## Start Dataset extract

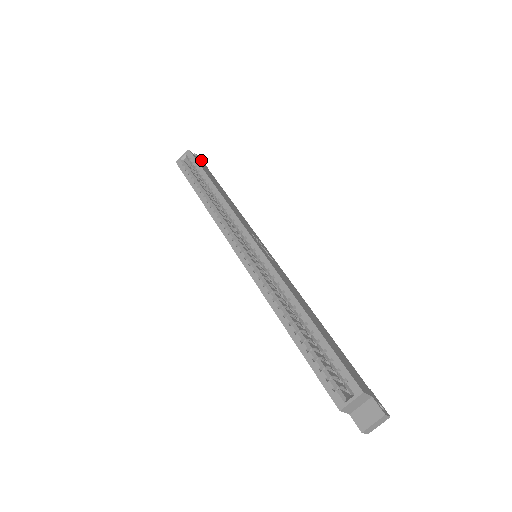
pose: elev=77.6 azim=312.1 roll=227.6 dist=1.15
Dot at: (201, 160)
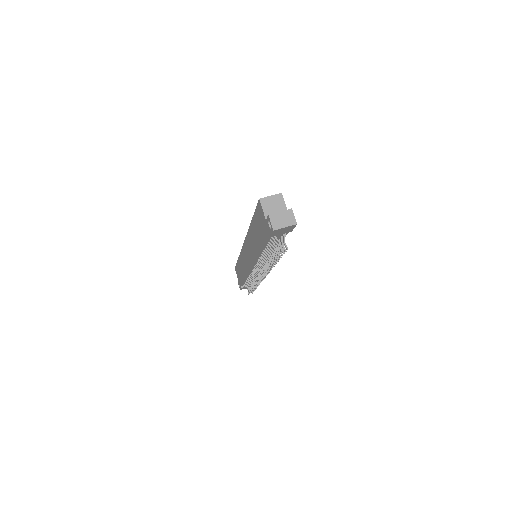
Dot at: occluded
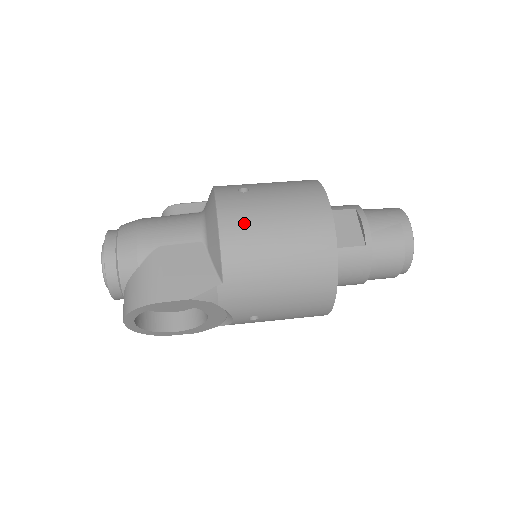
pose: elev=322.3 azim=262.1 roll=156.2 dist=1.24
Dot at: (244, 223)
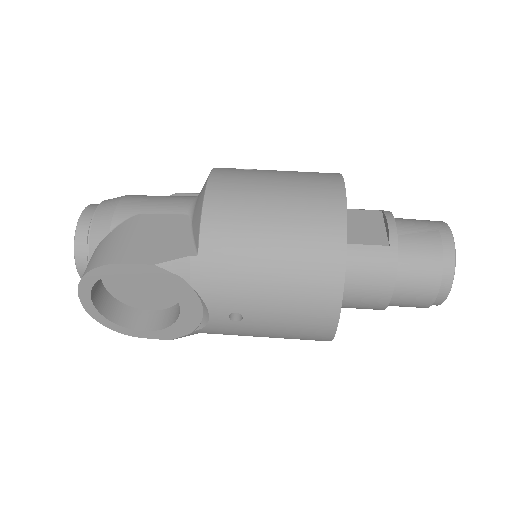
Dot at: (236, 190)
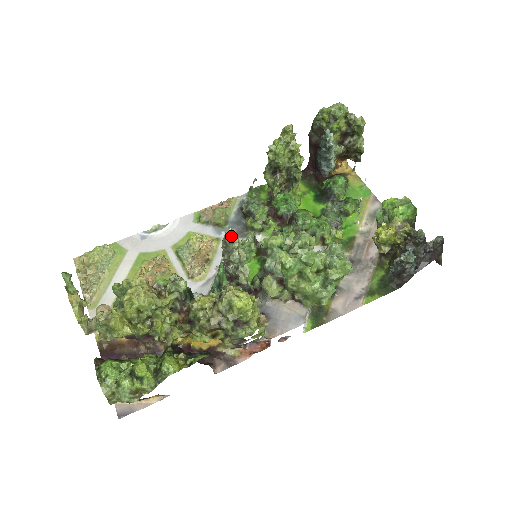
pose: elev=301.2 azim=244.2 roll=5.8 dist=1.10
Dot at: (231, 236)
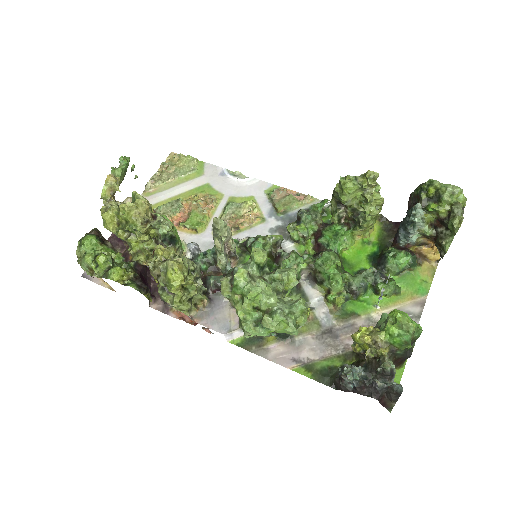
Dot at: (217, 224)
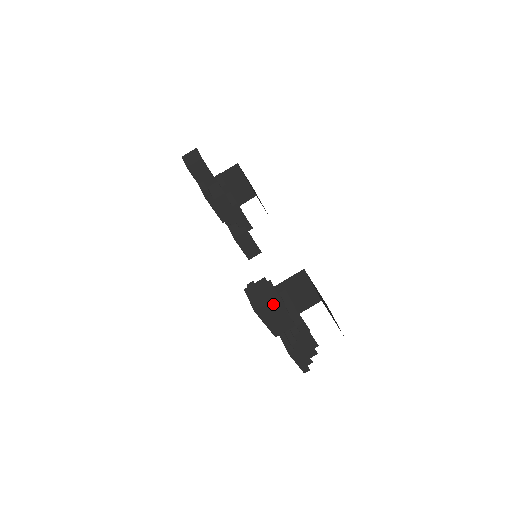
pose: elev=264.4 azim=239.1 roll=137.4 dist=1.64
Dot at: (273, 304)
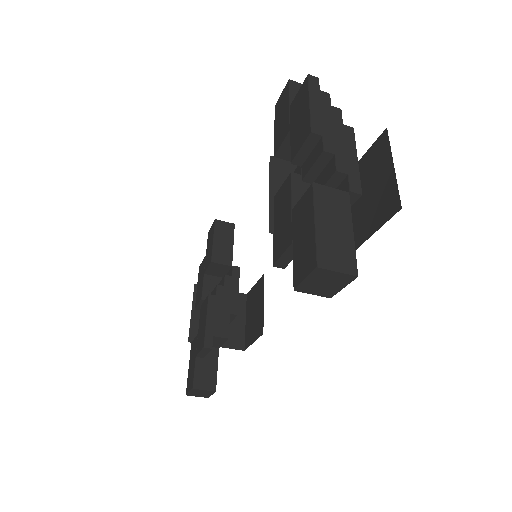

## End Dataset extract

Could you put the lines above into a Markdown table with the columns "Row" and "Line", numbering each row and skipping blank lines? Leave the pictures out of the answer.

Result –
| Row | Line |
|---|---|
| 1 | pose: elev=77.6 azim=312.1 roll=227.6 dist=1.15 |
| 2 | Dot at: (201, 160) |
| 3 | Dot at: occluded |
| 4 | pose: elev=322.3 azim=262.1 roll=156.2 dist=1.24 |
| 5 | Dot at: (244, 223) |
| 6 | Dot at: (236, 190) |
| 7 | pose: elev=301.2 azim=244.2 roll=5.8 dist=1.10 |
| 8 | Dot at: (231, 236) |
| 9 | Dot at: (217, 224) |
| 10 | pose: elev=264.4 azim=239.1 roll=137.4 dist=1.64 |
| 11 | Dot at: (273, 304) |